Changes in the flow of iron around Earth's outer core are thought to contribute to very small fluctuations in the length of our days.

Now researchers say the sloshing of our planet's core could also be used for potential earthquake warnings, possibly even years ahead.

You've probably never noticed variations in the length of a day, as they're measured in milliseconds, but they represent very slight slowdowns in the speed that the world is spinning at.

Two geophysicists have found a correlation between day length variations over the last 100 years and major magnitude 7 earthquakes. They think the same root cause could be behind both - that molten iron sloshing around in Earth's core.

If the hypothesis holds up, we have a new earthquake predictor that could give us as much as five years of advance warning about the risk of increased tremors - way more warning than what we have right now.

"The Earth offers us a five-year heads up on future earthquakes, which is remarkable," suggests one of the researchers, Roger Bilham from the University of Colorado (CU) in Boulder.

"The correlation they've found is remarkable, and deserves investigation," Peter Molnar from CU, who wasn't involved in the study, told Paul Voosen at Science.

No one's quite sure how this sloshing action works, though it also affects slight changes in Earth's magnetic field as well as day length, so we know it's happening.

One idea is that part of the molten outer core sticks to the mantle above, changing the flow of liquid, and checking Earth's momentum - it's a bit like a loose cannon rolling across the deck of a ship, suggest the researchers.

In a study published in August, Bilham and Rebecca Bendick from the University of Montana found clusters of serious earthquakes happening at roughly 32-year intervals. In their latest work, they've also matched those clusters with peaks in the fluctuation in day lengths - and so maybe also with activity deep within Earth.

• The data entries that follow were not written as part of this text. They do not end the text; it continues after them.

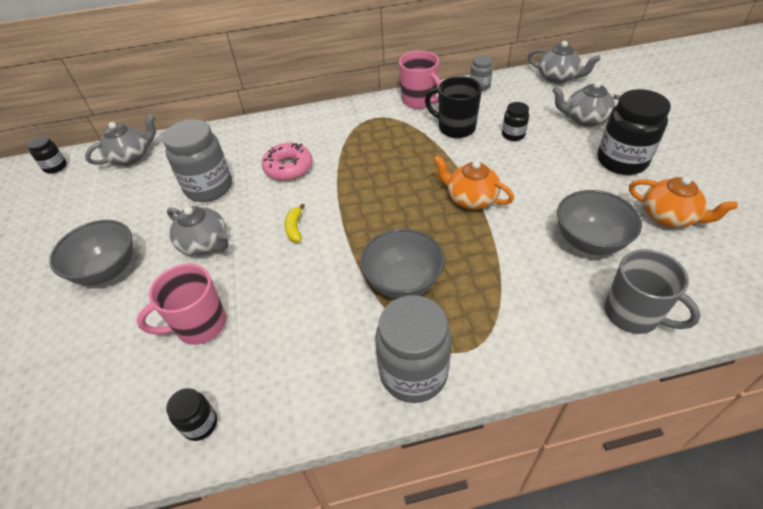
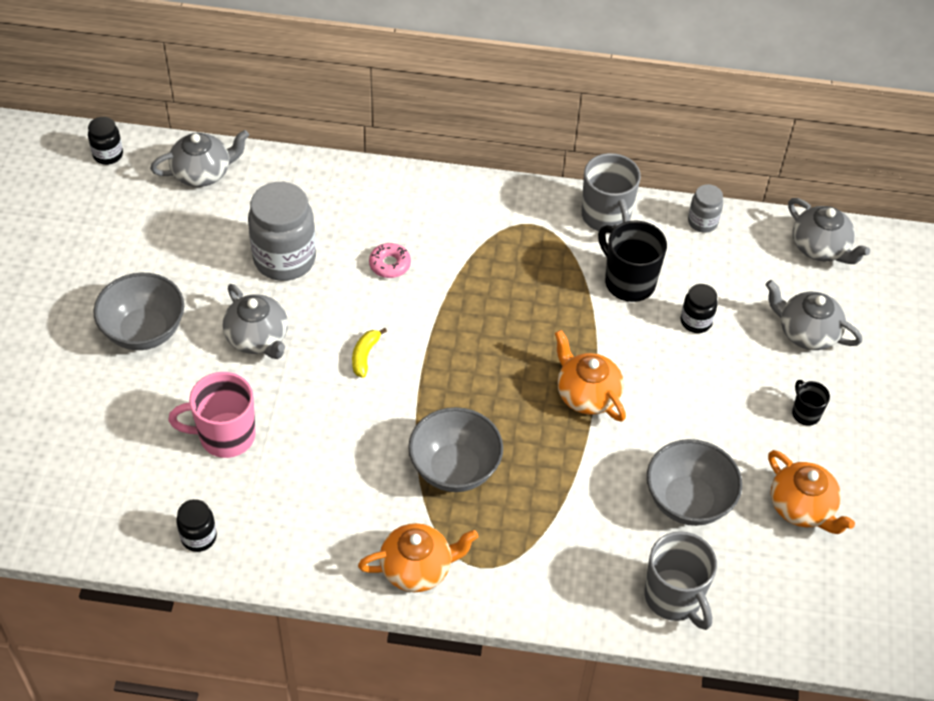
camera: 15 degrees right, 5 degrees up
pink donut [262,143,312,181] -> pink donut [369,243,411,278], size x0.63
grey jar [375,295,452,403] -> orange teapot [358,523,478,592]
pink mug [399,51,441,109] -> grey mug [582,153,641,231]
black jar [598,89,671,175] -> black mug [792,380,830,426]

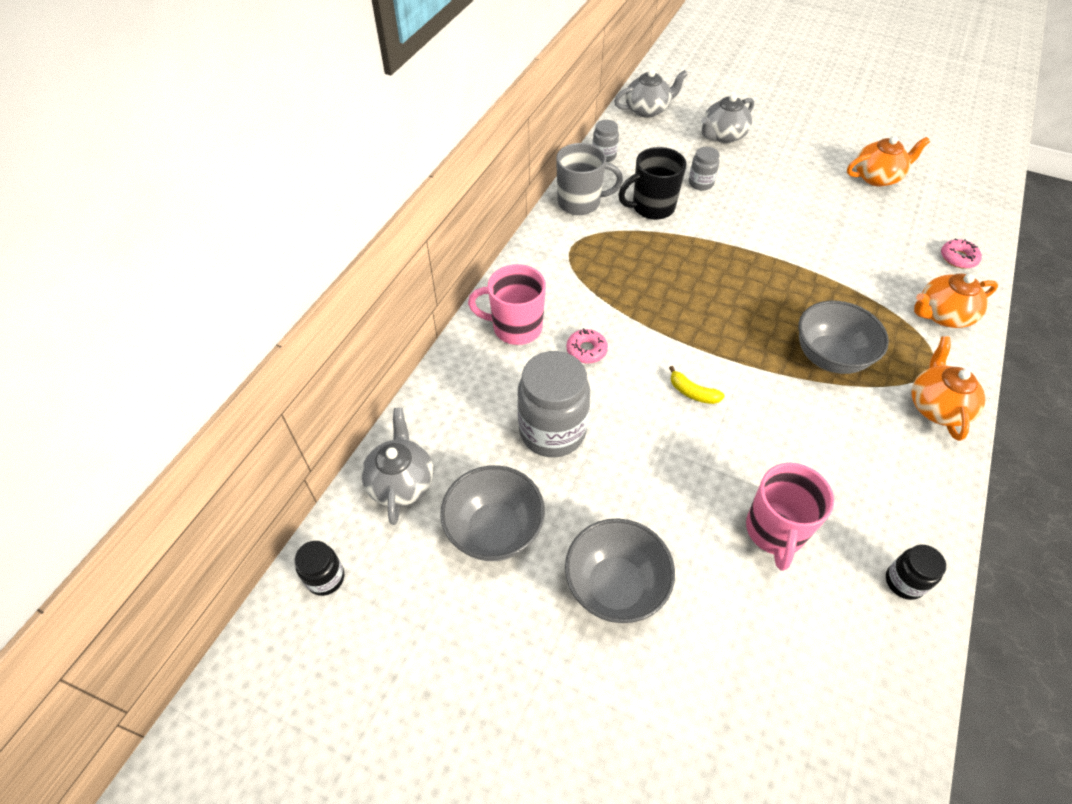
camera: 70 degrees left, 0 degrees up
grey teapot [223,284,288,359] -> none
orange teapot [555,330,626,422] -> orange teapot moved to [914,273,998,328]
grey mug [644,531,717,630] -> pink donut [941,239,982,269]
grey bowl [647,439,742,526] -> grey bowl moved to [440,465,545,561]
black jar [681,284,718,333] -> grey jar [689,147,720,191]
black mug [792,380,830,426] -> none
none -> pink mug [468,264,546,345]

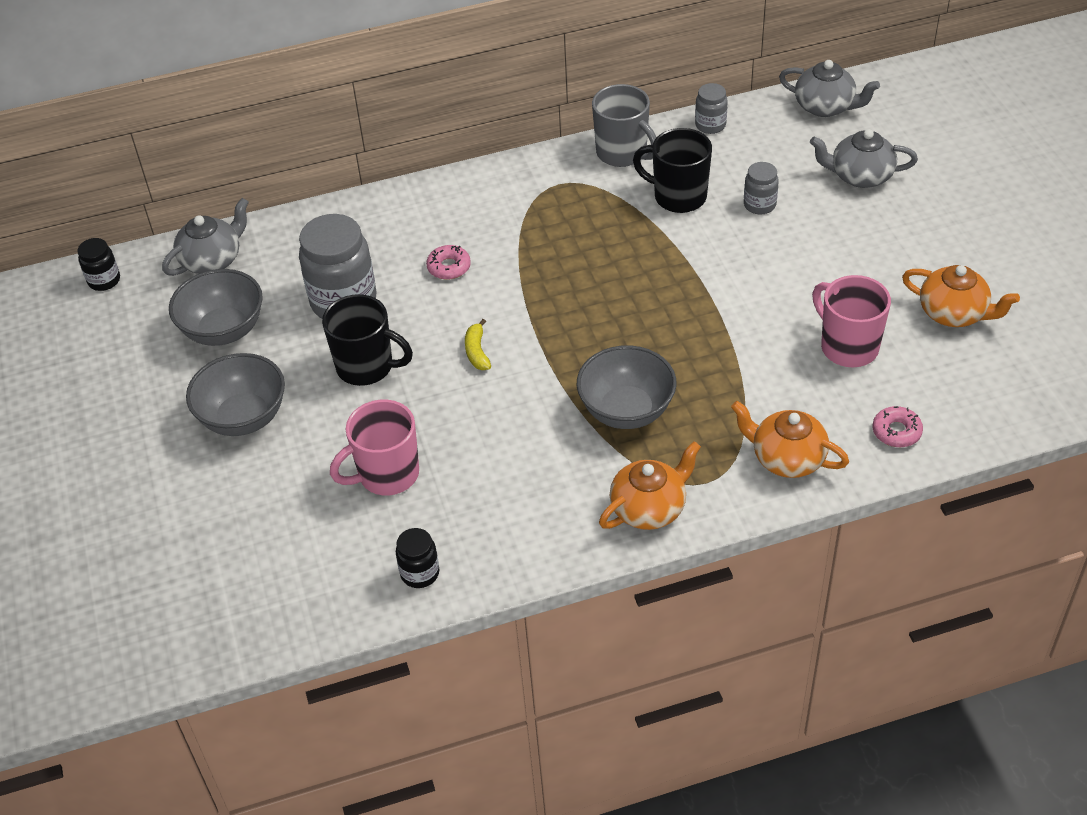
camera: 50 degrees right, 5 degrees down
pink mug [468,264,546,345] -> pink mug moved to [812,275,891,367]
none -> black mug [322,294,413,386]

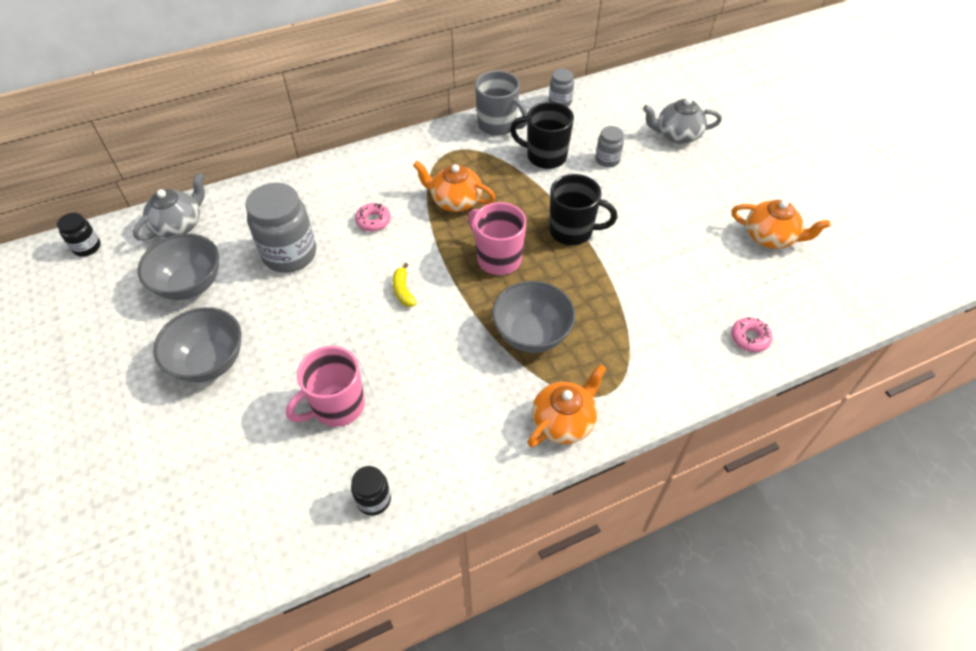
camera: 10 degrees left, 5 degrees up
black mug [322,294,413,386] -> black mug moved to [549,174,617,245]
orange teapot [731,401,849,478] -> orange teapot moved to [413,161,496,212]
grey teapot [779,60,880,117] -> none
pink mug [812,275,891,367] -> pink mug moved to [468,202,527,275]

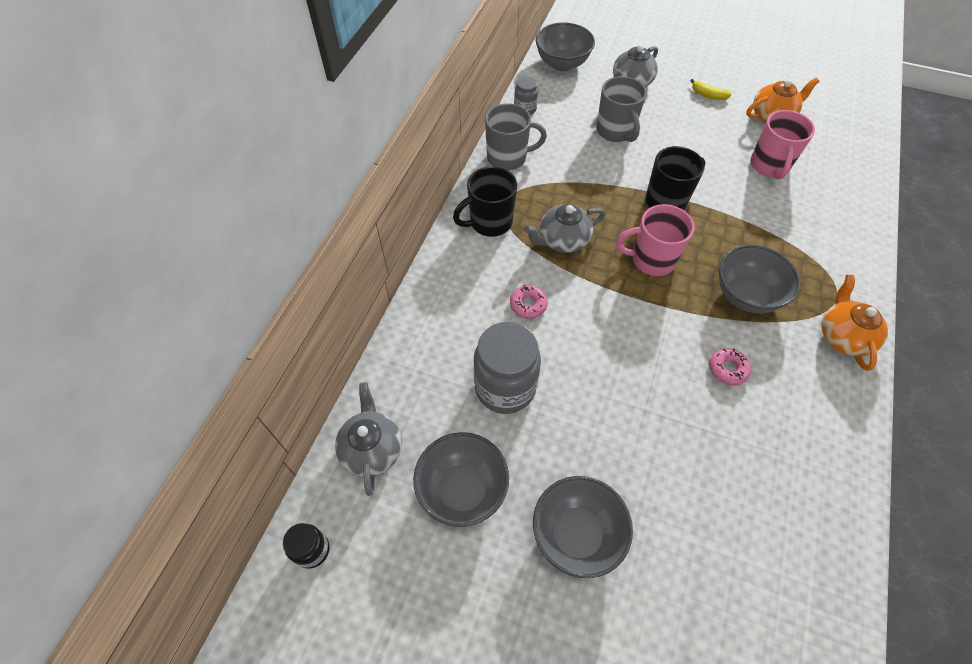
camera: 45 degrees left, 5 degrees up
pink mug [286,346,365,427] -> pink mug moved to [751,110,815,180]
black jar [351,466,391,516] -> none
yellow banana [393,263,417,307] -> yellow banana moved to [690,79,732,100]
orange teapot [413,161,496,212] -> grey teapot [524,204,605,253]
black mug [510,102,574,169] -> black mug moved to [453,166,517,237]
grey jar [596,126,624,167] -> grey mug [597,76,647,142]
pink donut [731,318,773,352] -> pink donut moved to [709,348,751,385]
none -> grey bowl [536,22,595,71]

With Earth spinning at some 465 metres (1,509 feet) per second, the researchers say some kind of sloshing action could plausibly trigger a season of earthquake activity.

In fact, since 1900, more than 80 percent of all earthquakes measuring a magnitude 7 or above on the eastern Caribbean plate boundary have occurred within five years of one of these changes in Earth's speed and day length, including the 2010 Haiti earthquake.

It's still early days for the hypothesis, but having five or six years advance warning of increased earthquake risk could make a big difference to preparations, and other experts are cautiously optimistic.

"I've worked on earthquakes triggered by seasonal variation, melting snow," Michael Manga of the University of California, Berkeley, told Science. "[This] correlation is much better than what I'm used to seeing."

If molten core activity some 2,900 kilometres (1,802 miles) underground is indeed triggering significant earthquakes, the next few years should help to prove it.

We should be looking at between 17-20 heavy quakes per year from 2018, if the core sloshing and day length idea is correct.

"The year 2017 marks six years following a deceleration episode that commenced in 2011," write the researchers, "suggesting that the world has now entered a period of enhanced global seismic productivity with a duration of at least five years."

The research has yet to be peer-reviewed, but has been presented at the annual meeting of the Geological Society of America.